### TRY IT
Copy every line of text in the material below without changing a word, and leave the pictures out of your answer.

### STUDY MATERIAL
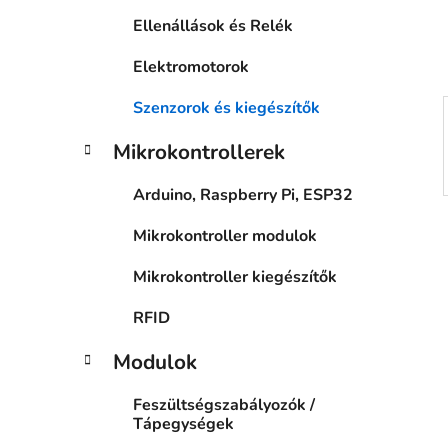
a
Ellenállások és Relék
n
e
Elektromotorok
l
Szenzorok és kiegészítők
Mikrokontrollerek
Arduino, Raspberry Pi, ESP32
Mikrokontroller modulok
Mikrokontroller kiegészítők
RFID
Modulok
Feszültségszabályozók /
Tápegységek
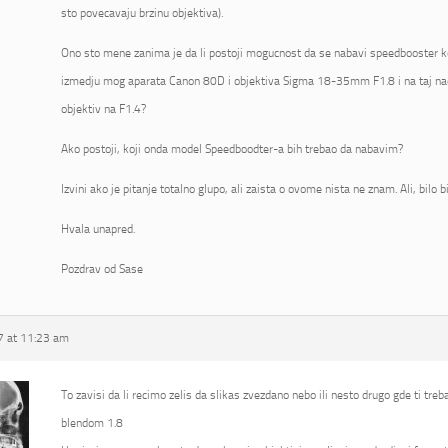
sto povecavaju brzinu objektiva).
Ono sto mene zanima je da li postoji mogucnost da se nabavi speedbooster koj
izmedju mog aparata Canon 80D i objektiva Sigma 18-35mm F1.8 i na taj na
objektiv na F1.4?
Ako postoji, koji onda model Speedboodter-a bih trebao da nabavim?
Izvini ako je pitanje totalno glupo, ali zaista o ovome nista ne znam. Ali, bilo 
Hvala unapred.
Pozdrav od Sase
 at 11:23 am
To zavisi da li recimo zelis da slikas zvezdano nebo ili nesto drugo gde ti tre
blendom 1.8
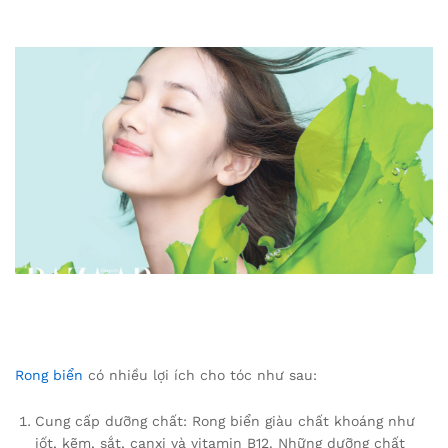
Rong biển
có nhiều lợi ích cho tóc như sau:
Cung cấp dưỡng chất: Rong biển giàu chất khoáng như
iốt, kẽm, sắt, canxi và vitamin B12. Những dưỡng chất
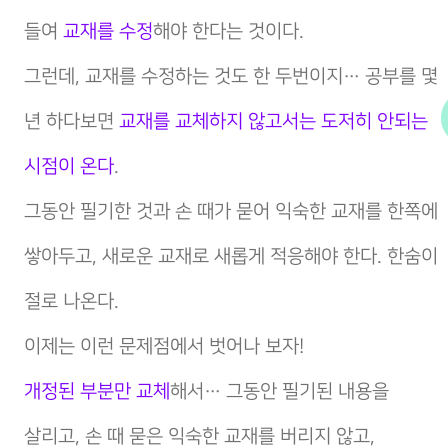
들여
교재를 수정
해야 한다는 것이다.
그런데, 교재를 수정하는 것도 한 두번이지… 공부를 몇
년 하다보면
교재를 교체하지 않고서는 도저히 안되는
시점이 온다
.
그동안 필기한 것과 손 때가 묻어 익숙한 교재를 한쪽에
쌓아두고, 새로운 교재로 새롭게 적응해야 한다. 한숨이
절로 나온다.
이제는 이런 문제점에서 벗어나 보자!
개정된 부분만 교체
해서… 그동안 필기된 내용을
살리고, 손 때 묻은 익숙한 교재를 버리지 않고,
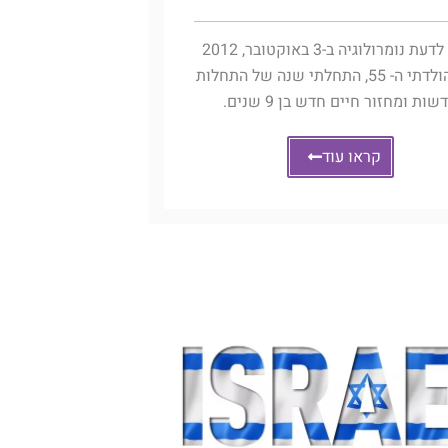
מבלי לדעת נומרולוגיה ב-3 באוקטובר, 2012
ביום הולדתי ה- 55, התחלתי שנה של התחלות
שות ומחזור חיים חדש בן 9 שנים.
קראו עוד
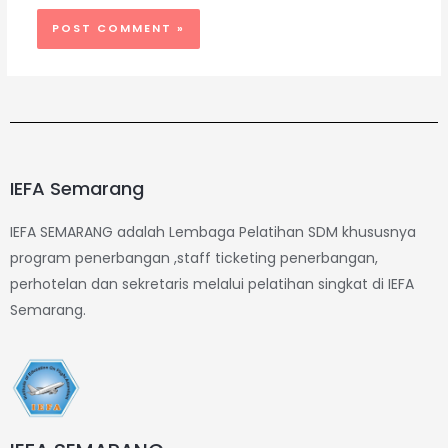
IEFA Semarang
IEFA SEMARANG adalah Lembaga Pelatihan SDM khususnya
program penerbangan ,staff ticketing penerbangan,
perhotelan dan sekretaris melalui pelatihan singkat di IEFA
Semarang.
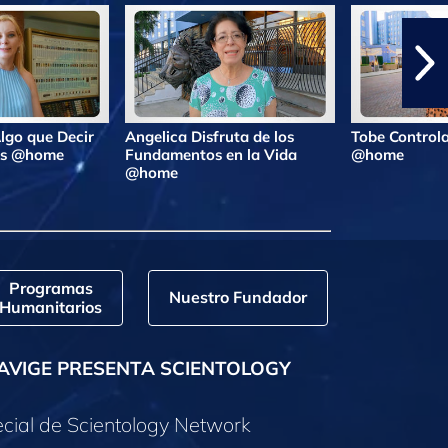
lgo que Decir
Angelica Disfruta de los
Tobe Controla
ras @home
Fundamentos en la Vida
@home
@home
Programas
Nuestro Fundador
Humanitarios
AVIGE PRESENTA SCIENTOLOGY
cial de Scientology Network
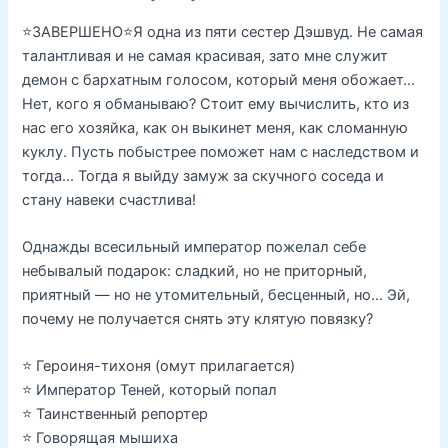
⭐ЗАВЕРШЕНО⭐Я одна из пяти сестер Дэшвуд. Не самая
талантливая и не самая красивая, зато мне служит
демон с бархатным голосом, который меня обожает…
Нет, кого я обманываю? Стоит ему вычислить, кто из
нас его хозяйка, как он выкинет меня, как сломанную
куклу. Пусть побыстрее поможет нам с наследством и
тогда… Тогда я выйду замуж за скучного соседа и
стану навеки счастлива!
Однажды всесильный император пожелал себе
небывалый подарок: сладкий, но не приторный,
приятный — но не утомительный, бесценный, но… Эй,
почему не получается снять эту клятую повязку?
⭐ Героиня-тихоня (омут прилагается)
⭐ Император Теней, который попал
⭐ Таинственный репортер
⭐ Говорящая мышиха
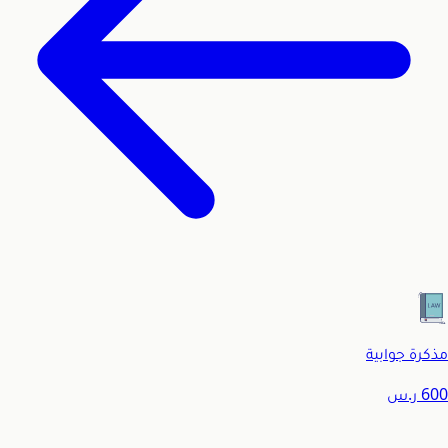
مذكرة جوابية
600
ر.س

### RESULT FOR THIS TASK
a
Ellenállások és Relék
n
e
Elektromotorok
l
Szenzorok és kiegészítők
Mikrokontrollerek
Arduino, Raspberry Pi, ESP32
Mikrokontroller modulok
Mikrokontroller kiegészítők
RFID
Modulok
Feszültségszabályozók /
Tápegységek
sto povecavaju brzinu objektiva).
Ono sto mene zanima je da li postoji mogucnost da se nabavi speedbooster koj
izmedju mog aparata Canon 80D i objektiva Sigma 18-35mm F1.8 i na taj na
objektiv na F1.4?
Ako postoji, koji onda model Speedboodter-a bih trebao da nabavim?
Izvini ako je pitanje totalno glupo, ali zaista o ovome nista ne znam. Ali, bilo 
Hvala unapred.
Pozdrav od Sase
 at 11:23 am
To zavisi da li recimo zelis da slikas zvezdano nebo ili nesto drugo gde ti tre
blendom 1.8
Rong biển
có nhiều lợi ích cho tóc như sau:
Cung cấp dưỡng chất: Rong biển giàu chất khoáng như
iốt, kẽm, sắt, canxi và vitamin B12. Những dưỡng chất
들여
교재를 수정
해야 한다는 것이다.
그런데, 교재를 수정하는 것도 한 두번이지… 공부를 몇
년 하다보면
교재를 교체하지 않고서는 도저히 안되는
시점이 온다
.
그동안 필기한 것과 손 때가 묻어 익숙한 교재를 한쪽에
쌓아두고, 새로운 교재로 새롭게 적응해야 한다. 한숨이
절로 나온다.
이제는 이런 문제점에서 벗어나 보자!
개정된 부분만 교체
해서… 그동안 필기된 내용을
살리고, 손 때 묻은 익숙한 교재를 버리지 않고,
מבלי לדעת נומרולוגיה ב-3 באוקטובר, 2012
ביום הולדתי ה- 55, התחלתי שנה של התחלות
שות ומחזור חיים חדש בן 9 שנים.
קראו עוד
IEFA Semarang
IEFA SEMARANG adalah Lembaga Pelatihan SDM khususnya
program penerbangan ,staff ticketing penerbangan,
perhotelan dan sekretaris melalui pelatihan singkat di IEFA
Semarang.
lgo que Decir
Angelica Disfruta de los
Tobe Controla
ras @home
Fundamentos en la Vida
@home
@home
Programas
Nuestro Fundador
Humanitarios
AVIGE PRESENTA SCIENTOLOGY
cial de Scientology Network
⭐ЗАВЕРШЕНО⭐Я одна из пяти сестер Дэшвуд. Не самая
талантливая и не самая красивая, зато мне служит
демон с бархатным голосом, который меня обожает…
Нет, кого я обманываю? Стоит ему вычислить, кто из
нас его хозяйка, как он выкинет меня, как сломанную
куклу. Пусть побыстрее поможет нам с наследством и
тогда… Тогда я выйду замуж за скучного соседа и
стану навеки счастлива!
Однажды всесильный император пожелал себе
небывалый подарок: сладкий, но не приторный,
приятный — но не утомительный, бесценный, но… Эй,
почему не получается снять эту клятую повязку?
⭐ Героиня-тихоня (омут прилагается)
⭐ Император Теней, который попал
⭐ Таинственный репортер
⭐ Говорящая мышиха
مذكرة جوابية
600
ر.س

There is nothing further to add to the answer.